In the 10/18/17 podcast linked below, Larry McDonald of The Bear Traps Report discusses his short-term market concerns with All Star Charts. The podcast is an hour long but it lays out very clearly some of the near-term risks. Here is what I took away:
- The balance of economic activity inside U.S. versus outside has changed dramatically over the last twenty years from about 50/50 to 25/75. This means that the recent drop in the dollar is stimulating emerging markets in a very powerful way.
- In 4Q, the impact of the weaker dollar plus tax cuts plus storm stimulus point to an interest rate shock in the next 60-90 days in his opinion.
- A Federal Funds rate hike in December is expected but the market is not anticipating rapid Federal Reserve rates hikes to follow. A change in perceptions around a March rate hikes and subsequent hikes will be a shock.

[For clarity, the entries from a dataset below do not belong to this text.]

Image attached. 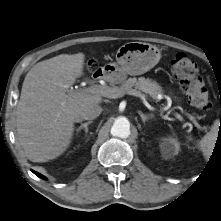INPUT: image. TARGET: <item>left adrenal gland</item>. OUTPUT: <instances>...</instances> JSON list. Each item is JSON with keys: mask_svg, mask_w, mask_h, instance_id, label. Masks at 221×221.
I'll use <instances>...</instances> for the list:
<instances>
[{"mask_svg": "<svg viewBox=\"0 0 221 221\" xmlns=\"http://www.w3.org/2000/svg\"><path fill=\"white\" fill-rule=\"evenodd\" d=\"M143 123H145L147 120L149 119H152L153 118V115L152 114H149V115H146V114H143L141 111L138 112Z\"/></svg>", "mask_w": 221, "mask_h": 221, "instance_id": "obj_1", "label": "left adrenal gland"}]
</instances>
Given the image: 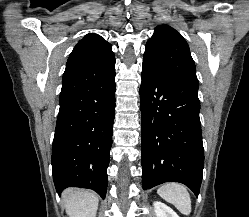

- China is being juiced by weaker dollar plus internal stimulus. China just completed its 19th Congress, which established power structure for the next five years. Larry McDonald thinks it is likely that Chinese government stimulus continued in the lead up to this 19th Congress to prop up growth but that necessary deleveraging will commence now that the meeting has ended.
- Gold is trading with bonds so it is not a good inflation indicator as it was in the past. A year ago there were $14 trillion in negative yielding bonds. Investors would rather buy gold than negative yielding instruments. As bond yields have crept back up, only $4-$5 trillion in negative yielding bonds remain, reducing the appeal of gold. So gold sold off as interest rates rose, an unusual pattern.
- In the next 30-60 days, he anticipates a stock market drawdown (>5%) from some combination of: 1. China delevering, 2. Uncertainty around a leadership change at the Fed, and 3. Reduction of the Fed balance sheet.